→ SOAL LATIHAN A
Tentukan apakah setiap pernyataan berikut sesuai dengan teks yang disediakan. Jawab ya atau tidak, lalu kutip persis kata-kata teks yang menjadi penentunya.
(i) Menurut Slameto, perubahan tingkah laku dalam belajar merupakan hasil pengalaman seseorang sendiri dalam interaksi dengan lingkungannya.
(ii) Hamalik memandang belajar sebagai suatu hasil atau tujuan.
(iii) Winkel, sebagaimana dikutip dalam Angkowo, menyebut belajar sebagai aktivitas mental/psikis.
→ SOAL LATIHAN B
Jawablah setiap pertanyaan berdasarkan teks yang disediakan, satu jawaban per baris, dengan penanda yang sama.
(i) Menurut teks, apa yang sangat menentukan berhasil tidaknya seseorang menempuh pendidikan?
(ii) Tahun berapa yang dicantumkan pada kutipan dari Slameto?
(iii) Menurut Hamalik, belajar lebih luas daripada sekadar mengingat, yakni apa?

→ TEKS YANG DISEDIAKAN
----

BAB II
TINJAUAN PUSTAKA
A. Kajian Teori
1. Belajar dan Pembelajaran
Inti dari
kegiatan pendidikan adalah suatu proses belajar, karena dengan belajar tujuan
pendidikan akan tercapai. Oleh karena itu kegiatan belajar sangat penting
karena berhasil tidaknya seseorang untuk menempuh pendidikan sangat ditentukan
oleh baik tidaknya kegiatan belajarnya. Melalui proses belajar seseorang dapat
mengembangkan potensi yang dimilikinya maupun yang ada pada lingkungannya guna
meningkatkan taraf hidupnya.
Slameto
(2003:2) menyatakan bahwa belajar adalah suatu proses usaha yang dilakukan
seseorang untuk memperoleh suatu perubahan tingkah laku yang baru secara
keseluruhan sebagai hasil pengalamannya sendiri dalam interaksi dengan
lingkungannya.
Gredler dalam Angkowo (2007:47) menyatakan bahwa
belajar adalah suatu perubahan yang telatif dan permanen dari suatu
kecenderungan. Hamalik (2003:27) menyatakan bahwa belajar merupakan suatu
proses suatu kegiatan dan bukan suatu hasil atau tujuan. Belajar bukan hanya
mengingatkan tetapi lebih luas dari itu yakni mengalami.
Selanjutnya
Winkel dalam Angkowo (2007:48) menyatakan bahwa belajar adalah suatu aktivitas mental/psikis yang
berlangsung dalam interaksi dengan lingkungannya yang menghasilkan pengetahuan,
keterampilan, nilai, sikap dan perubahan yang bersifat relatif konstan dan
berbekas. Belajar dapat diartikan sebagai perubahan tingkah laku individu
melalui interaksi dengan lingkungannya.

----

→ CUPLIKAN DATA
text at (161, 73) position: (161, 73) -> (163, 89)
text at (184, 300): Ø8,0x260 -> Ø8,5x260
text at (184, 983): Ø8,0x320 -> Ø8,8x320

----

→ PEMBAHASAN JAWABAN A
(i) Ya: "sebagai hasil pengalamannya sendiri dalam interaksi dengan lingkungannya"
(ii) Tidak: "suatu proses suatu kegiatan dan bukan suatu hasil atau tujuan"
(iii) Ya: "belajar adalah suatu aktivitas mental/psikis"

→ PEMBAHASAN JAWABAN B
(i) Baik tidaknya kegiatan belajarnya.
(ii) 2003.
(iii) Mengalami.